Stated goal =>
Rewrite the lines of the items below as a numbered list, from the line that contains "class: Insecta" through the last line of the items, both included, omitting any blank lines.

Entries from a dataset
####################

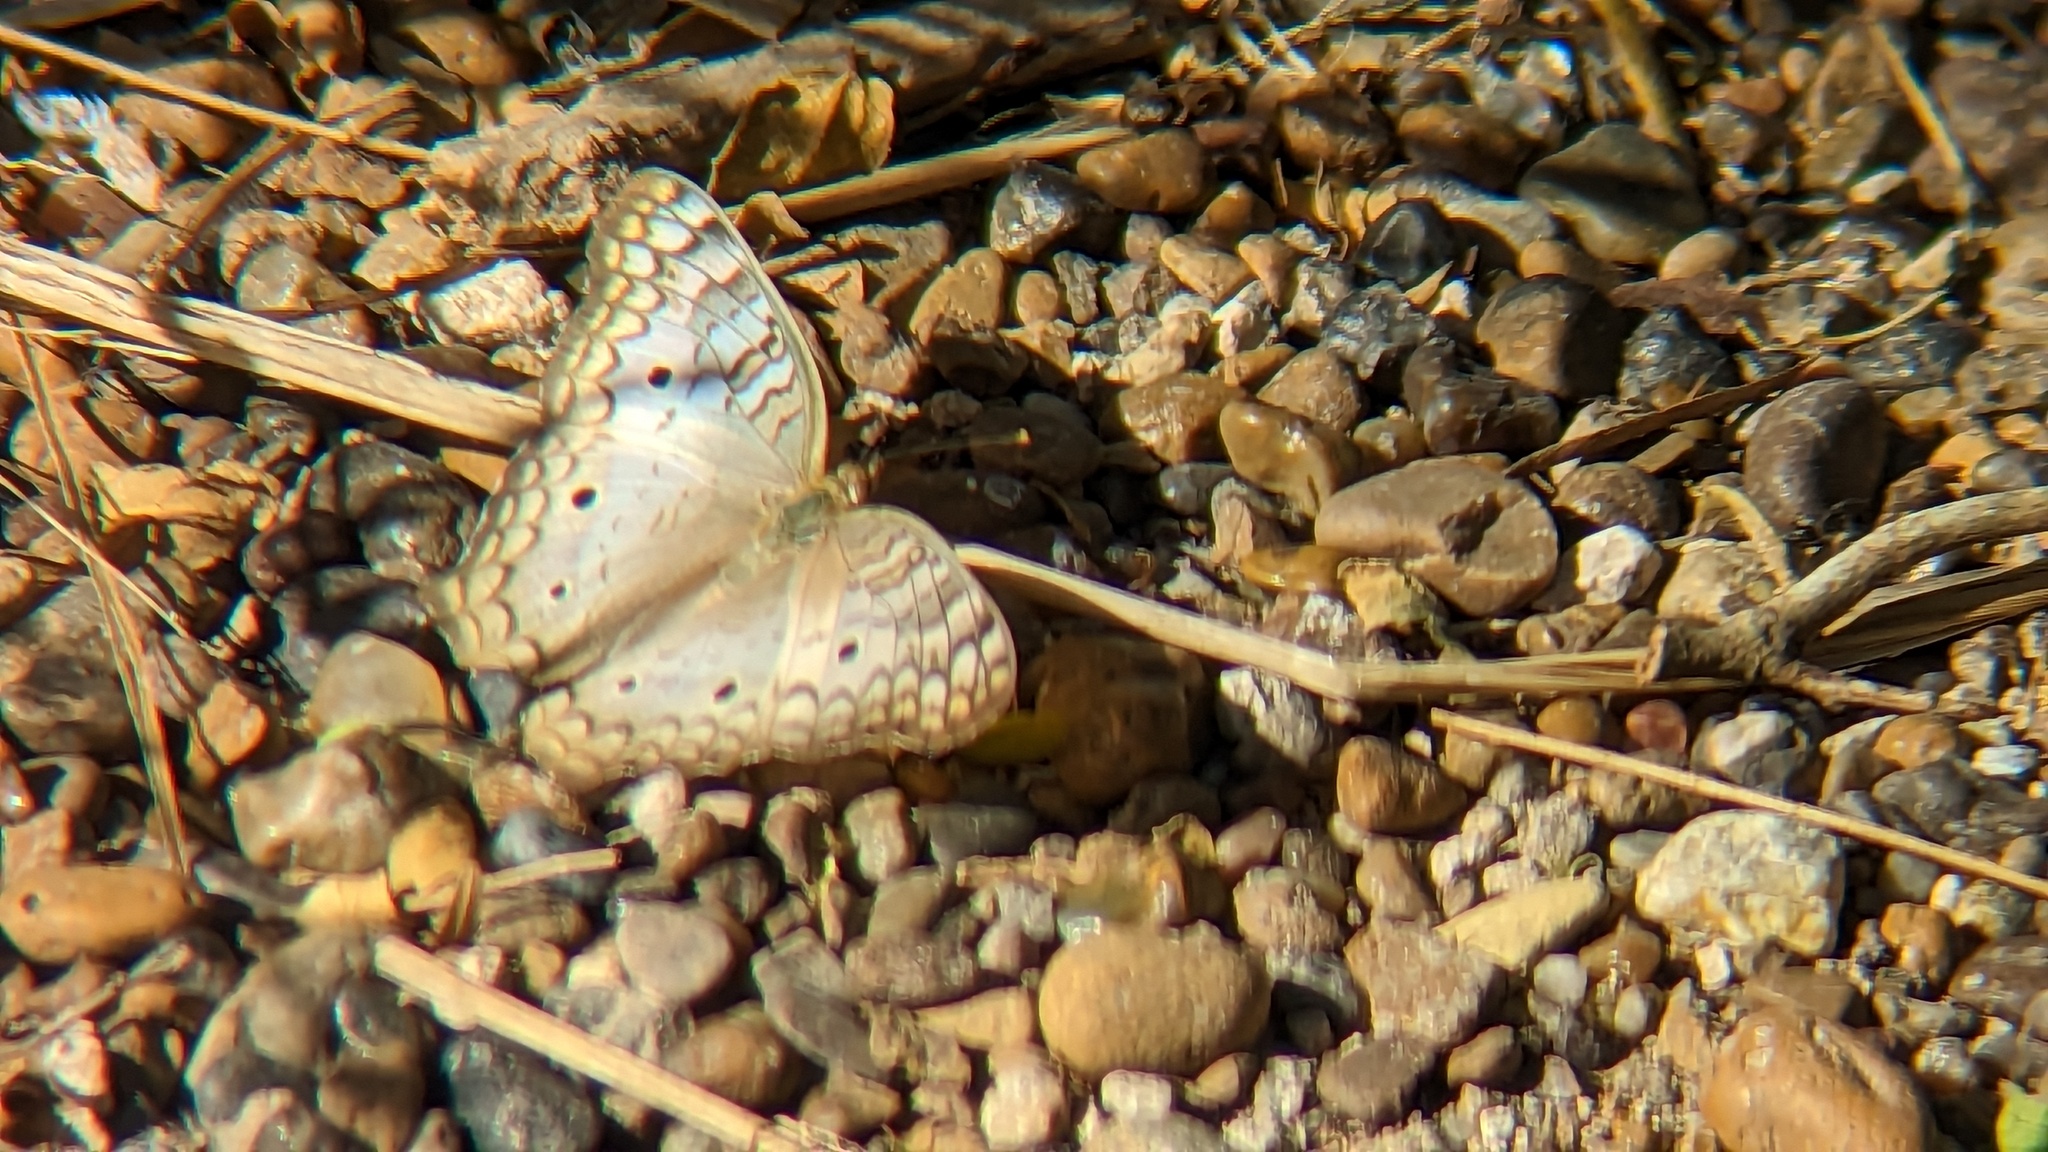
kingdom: Animalia
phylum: Arthropoda
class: Insecta
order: Lepidoptera
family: Nymphalidae
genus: Anartia
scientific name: Anartia jatrophae
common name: White peacock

####################

Reply to the exercise =>
1. class: Insecta
2. order: Lepidoptera
3. family: Nymphalidae
4. genus: Anartia
5. scientific name: Anartia jatrophae
6. common name: White peacock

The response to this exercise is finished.